- _WHAT TO DO_: In all the records below, change "WhatsApp" to "Telegram" wherever it appears, and write out their text again with nothing else altered. Leave the pictures out.
⁂
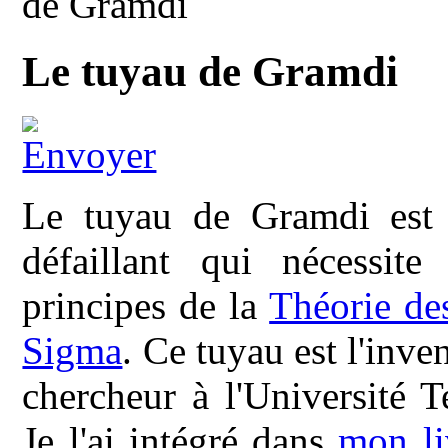
de Gramdi
Le tuyau de Gramdi
Le tuyau de Gramdi est 
défaillant qui nécessite
principes de la
Théorie de
Sigma
. Ce tuyau est l'inv
chercheur à l'Université 
Je l'ai intégré dans
mon l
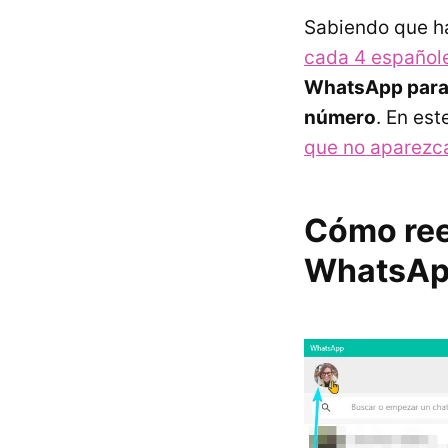
Sabiendo que h
cada 4 español
WhatsApp para 
número
. En est
que no aparezc
Cómo ree
WhatsApp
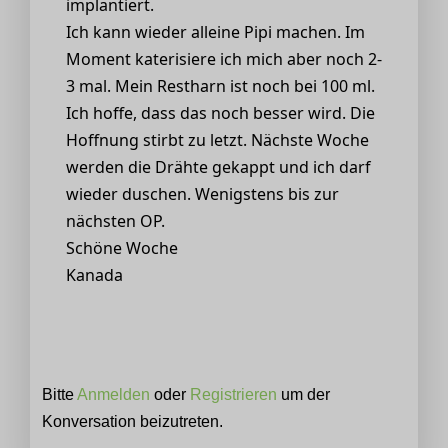
implantiert.
Ich kann wieder alleine Pipi machen. Im
Moment katerisiere ich mich aber noch 2-
3 mal. Mein Restharn ist noch bei 100 ml.
Ich hoffe, dass das noch besser wird. Die
Hoffnung stirbt zu letzt. Nächste Woche
werden die Drähte gekappt und ich darf
wieder duschen. Wenigstens bis zur
nächsten OP.
Schöne Woche
Kanada
Bitte
Anmelden
oder
Registrieren
um der
Konversation beizutreten.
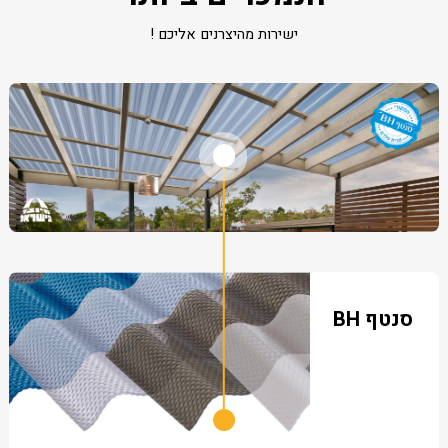
ישירות מהיצרנים אליכם !
סנטף BH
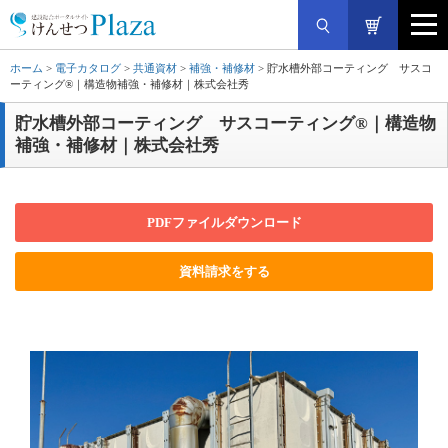
ホーム
>
電子カタログ
>
共通資材
>
補強・補修材
> 貯水槽外部コーティング サスコ
ーティング®｜構造物補強・補修材｜株式会社秀
貯水槽外部コーティング サスコーティング®｜構造物
補強・補修材｜株式会社秀
PDFファイルダウンロード
資料請求をする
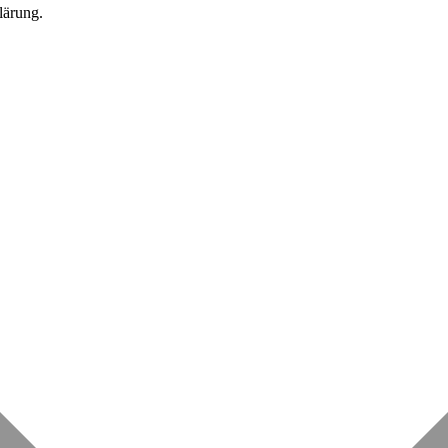
lärung.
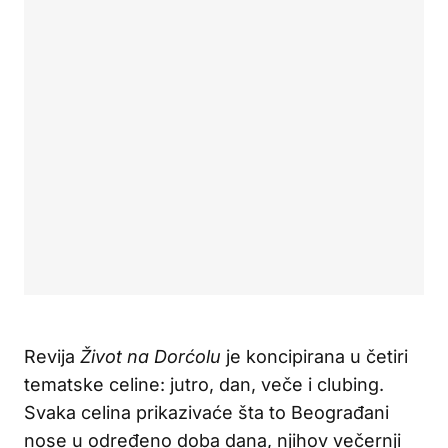
Revija
Život na Dorćolu
je koncipirana u četiri
tematske celine: jutro, dan, veče i clubing.
Svaka celina prikazivaće šta to Beograđani
nose u određeno doba dana, njihov večernji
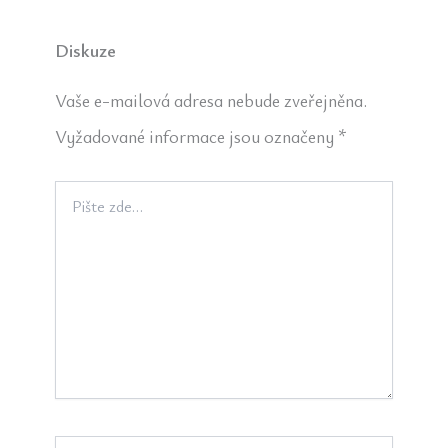
Diskuze
Vaše e-mailová adresa nebude zveřejněna.
Vyžadované informace jsou označeny
*
Pište
zde…
Jméno*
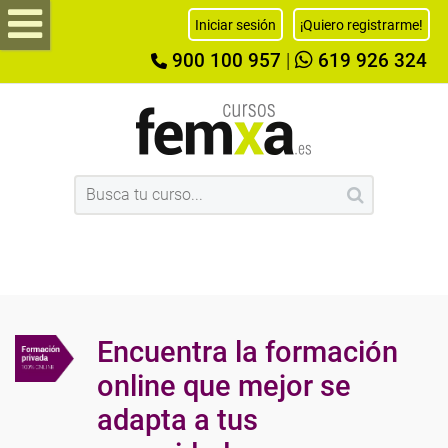
Iniciar sesión
¡Quiero registrarme!
900 100 957
|
619 926 324
Encuentra la formación
online que mejor se
adapta a tus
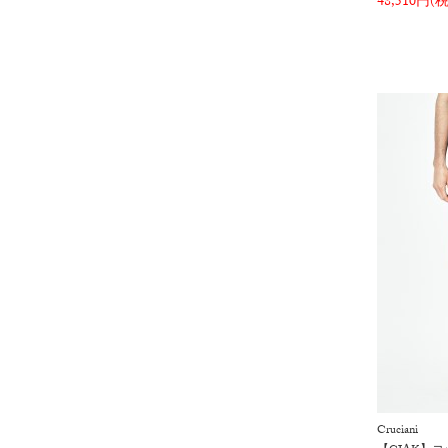
48,510円(
Cruciani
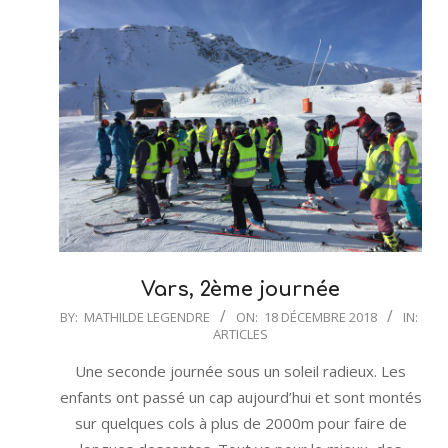
Vars, 2ème journée
2018-
BY:
MATHILDE LEGENDRE
ON:
18 DÉCEMBRE 2018
IN:
ARTICLES
12-
18
Une seconde journée sous un soleil radieux. Les
enfants ont passé un cap aujourd’hui et sont montés
sur quelques cols à plus de 2000m pour faire de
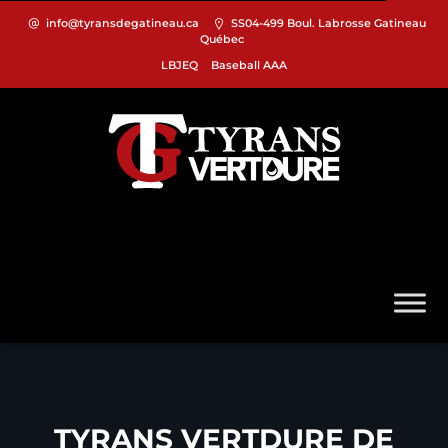
info@tyransdegatineau.ca
SS04-499 Boul. Labrosse Gatineau
Québec
LBJEQ
Baseball AAA
TYRANS VERTDURE DE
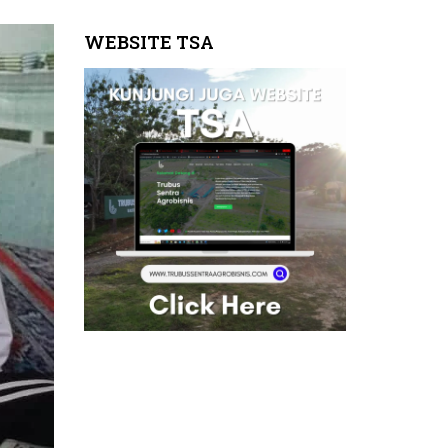
WEBSITE TSA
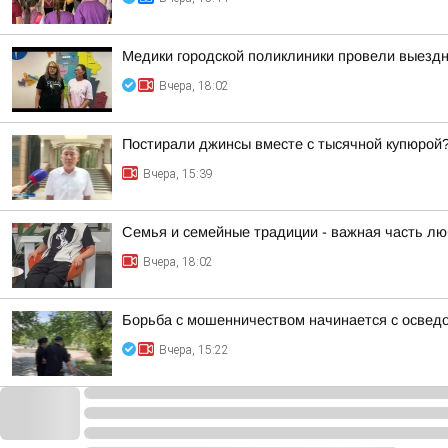
Медики городской поликлиники провели выезд
Вчера, 18:02
Постирали джинсы вместе с тысячной купюрой
Вчера, 15:39
Семья и семейные традиции - важная часть лю
Вчера, 18:02
Борьба с мошенничеством начинается с освед
Вчера, 15:22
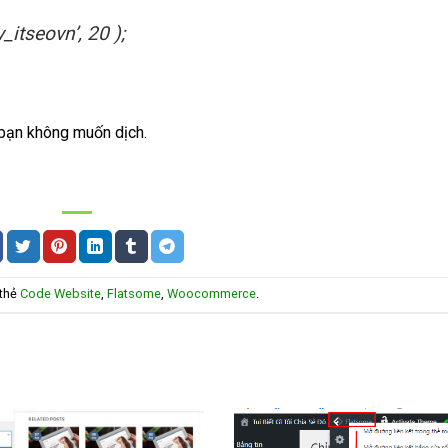
y_itseovn’, 20 );
 bạn không muốn dịch.
 thẻ
Code Website
,
Flatsome
,
Woocommerce
.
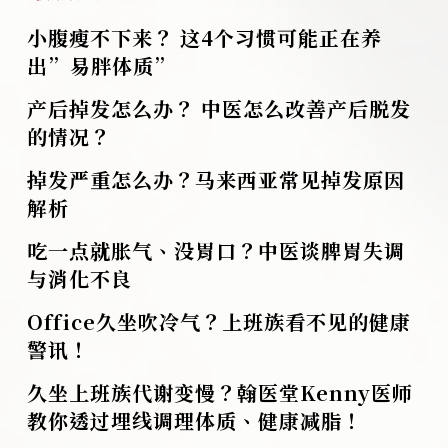
小腹瘦不下来？ 这4个习惯可能正在养
出”易胖体质”
产后掉发怎么办？ 中医怎么改善产后脱发
的情况？
掉发严重怎么办？马来西亚常见掉发原因
解析
吃一点就胀气、没胃口？中医谈脾胃失调
与消化不良
Office久坐吹冷气？上班族看不见的健康
警讯！
久坐上班族代谢变慢？翰医堂Kenny医师
教你透过埋线调理体质、健康减脂！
⁂
- _PROBLEM SOLUTION_:
de Gramdi
Le tuyau de Gramdi
Le tuyau de Gramdi est 
défaillant qui nécessite
principes de la
Théorie de
Sigma
. Ce tuyau est l'inv
chercheur à l'Université 
Je l'ai intégré dans
mon l
Sabiendo que h
cada 4 español
Telegram para 
número
. En est
que no aparezc
Cómo ree
Telegram
implantiert.
Ich kann wieder alleine Pipi machen. Im
Moment katerisiere ich mich aber noch 2-
3 mal. Mein Restharn ist noch bei 100 ml.
Ich hoffe, dass das noch besser wird. Die
Hoffnung stirbt zu letzt. Nächste Woche
werden die Drähte gekappt und ich darf
wieder duschen. Wenigstens bis zur
nächsten OP.
Schöne Woche
Kanada
Bitte
Anmelden
oder
Registrieren
um der
Konversation beizutreten.
ישירות מהיצרנים אליכם !
סנטף BH
ホーム
>
電子カタログ
>
共通資材
>
補強・補修材
> 貯水槽外部コーティング サスコ
ーティング®｜構造物補強・補修材｜株式会社秀
貯水槽外部コーティング サスコーティング®｜構造物
補強・補修材｜株式会社秀
PDFファイルダウンロード
資料請求をする
lärung.
Revija
Život na Dorćolu
je koncipirana u četiri
tematske celine: jutro, dan, veče i clubing.
Svaka celina prikazivaće šta to Beograđani
nose u određeno doba dana, njihov večernji
Diskuze
Vaše e-mailová adresa nebude zveřejněna.
Vyžadované informace jsou označeny
*
Pište
zde…
Jméno*
Iniciar sesión
¡Quiero registrarme!
900 100 957
|
619 926 324
Encuentra la formación
online que mejor se
adapta a tus
48,510円(
Cruciani
Vars, 2ème journée
2018-
BY:
MATHILDE LEGENDRE
ON:
18 DÉCEMBRE 2018
IN:
ARTICLES
12-
18
Une seconde journée sous un soleil radieux. Les
enfants ont passé un cap aujourd’hui et sont montés
sur quelques cols à plus de 2000m pour faire de
info@tyransdegatineau.ca
SS04-499 Boul. Labrosse Gatineau
Québec
LBJEQ
Baseball AAA
TYRANS VERTDURE DE
WEBSITE TSA
Медики городской поликлиники провели выезд
Вчера, 18:02
Постирали джинсы вместе с тысячной купюрой
Вчера, 15:39
Семья и семейные традиции - важная часть лю
Вчера, 18:02
Борьба с мошенничеством начинается с освед
Вчера, 15:22
y_itseovn’, 20 );
 bạn không muốn dịch.
 thẻ
Code Website
,
Flatsome
,
Woocommerce
.
小腹瘦不下来？ 这4个习惯可能正在养
出”易胖体质”
产后掉发怎么办？ 中医怎么改善产后脱发
的情况？
掉发严重怎么办？马来西亚常见掉发原因
解析
吃一点就胀气、没胃口？中医谈脾胃失调
与消化不良
Office久坐吹冷气？上班族看不见的健康
警讯！
久坐上班族代谢变慢？翰医堂Kenny医师
教你透过埋线调理体质、健康减脂！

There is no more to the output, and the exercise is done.